Amber or Amer, is a city near Jaipur city in Jaipur district in the Indian state of Rajasthan. It is now a part of the Jaipur Municipal Corporation.

The picturesque situation of Amber at the mouth of a rocky mountain gorge, in which nestles a lake, has attracted the admiration of travellers, including Victor Jacquemont and Reginald Heber. It is seen to be a remarkable example for its combined Rajput-Mughal architecture. The Amber Fort, a UNESCO World Heritage Site, is the top tourist attraction in the Jaipur area.

History
Amber was a Meena state that replaced Khoh as the capital of Dhundhar after Kakil Deo, the son of Dulherai, defeated the Meenas.

The state of Jaipur was earlier known as Amber or Dhundhar and was controlled by Meena chiefs of five different tribes who were under suzerainty of the Bargurjar Rajput Raja of Deoti. Later a Kachhwaha prince Dulha Rai destroyed the sovereignty of Meenas and also defeated Bargurjars of Deoli and took Dhundhar fully under  Kachwaha rule.

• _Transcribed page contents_
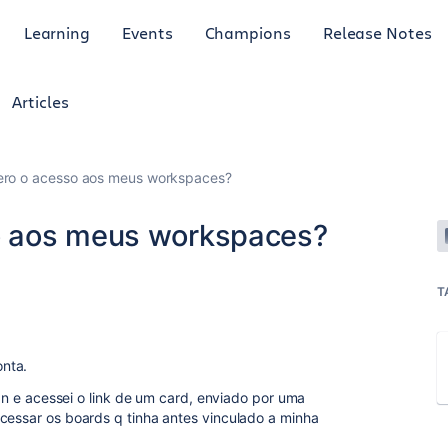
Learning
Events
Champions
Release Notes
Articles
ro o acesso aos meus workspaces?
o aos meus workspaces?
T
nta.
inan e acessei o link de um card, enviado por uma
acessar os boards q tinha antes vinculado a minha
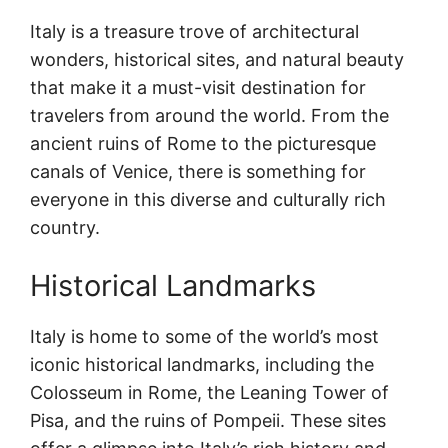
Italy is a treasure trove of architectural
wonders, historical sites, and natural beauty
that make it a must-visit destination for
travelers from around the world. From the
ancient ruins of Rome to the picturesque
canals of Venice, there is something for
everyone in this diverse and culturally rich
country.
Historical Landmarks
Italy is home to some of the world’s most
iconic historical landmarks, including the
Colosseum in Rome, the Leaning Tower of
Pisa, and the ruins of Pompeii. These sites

---

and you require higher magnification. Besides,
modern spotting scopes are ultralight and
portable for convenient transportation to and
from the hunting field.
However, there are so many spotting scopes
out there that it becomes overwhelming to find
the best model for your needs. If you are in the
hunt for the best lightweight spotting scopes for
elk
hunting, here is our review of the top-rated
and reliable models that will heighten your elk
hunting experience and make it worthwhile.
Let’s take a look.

---

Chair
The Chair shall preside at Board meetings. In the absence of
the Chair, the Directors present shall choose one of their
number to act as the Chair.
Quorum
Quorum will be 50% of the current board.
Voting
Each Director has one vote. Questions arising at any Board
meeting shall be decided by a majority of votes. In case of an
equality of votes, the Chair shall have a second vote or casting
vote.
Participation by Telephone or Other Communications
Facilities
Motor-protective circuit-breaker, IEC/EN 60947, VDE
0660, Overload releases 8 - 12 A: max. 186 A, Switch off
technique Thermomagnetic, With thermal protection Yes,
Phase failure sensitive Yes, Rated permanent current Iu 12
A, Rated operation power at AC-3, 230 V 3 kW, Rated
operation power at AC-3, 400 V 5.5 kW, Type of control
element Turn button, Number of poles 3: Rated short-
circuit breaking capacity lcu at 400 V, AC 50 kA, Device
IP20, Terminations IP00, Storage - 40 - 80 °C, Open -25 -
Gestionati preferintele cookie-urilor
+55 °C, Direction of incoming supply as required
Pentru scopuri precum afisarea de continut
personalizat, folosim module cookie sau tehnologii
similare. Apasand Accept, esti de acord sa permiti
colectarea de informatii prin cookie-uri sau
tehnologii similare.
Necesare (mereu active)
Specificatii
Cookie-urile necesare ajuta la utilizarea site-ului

• _YOUR INSTRUCTIONS_
Copy out the full text about Amber word for word.

• _WRITTEN SOLUTION_
Amber or Amer, is a city near Jaipur city in Jaipur district in the Indian state of Rajasthan. It is now a part of the Jaipur Municipal Corporation.

The picturesque situation of Amber at the mouth of a rocky mountain gorge, in which nestles a lake, has attracted the admiration of travellers, including Victor Jacquemont and Reginald Heber. It is seen to be a remarkable example for its combined Rajput-Mughal architecture. The Amber Fort, a UNESCO World Heritage Site, is the top tourist attraction in the Jaipur area.

History
Amber was a Meena state that replaced Khoh as the capital of Dhundhar after Kakil Deo, the son of Dulherai, defeated the Meenas.

The state of Jaipur was earlier known as Amber or Dhundhar and was controlled by Meena chiefs of five different tribes who were under suzerainty of the Bargurjar Rajput Raja of Deoti. Later a Kachhwaha prince Dulha Rai destroyed the sovereignty of Meenas and also defeated Bargurjars of Deoli and took Dhundhar fully under  Kachwaha rule.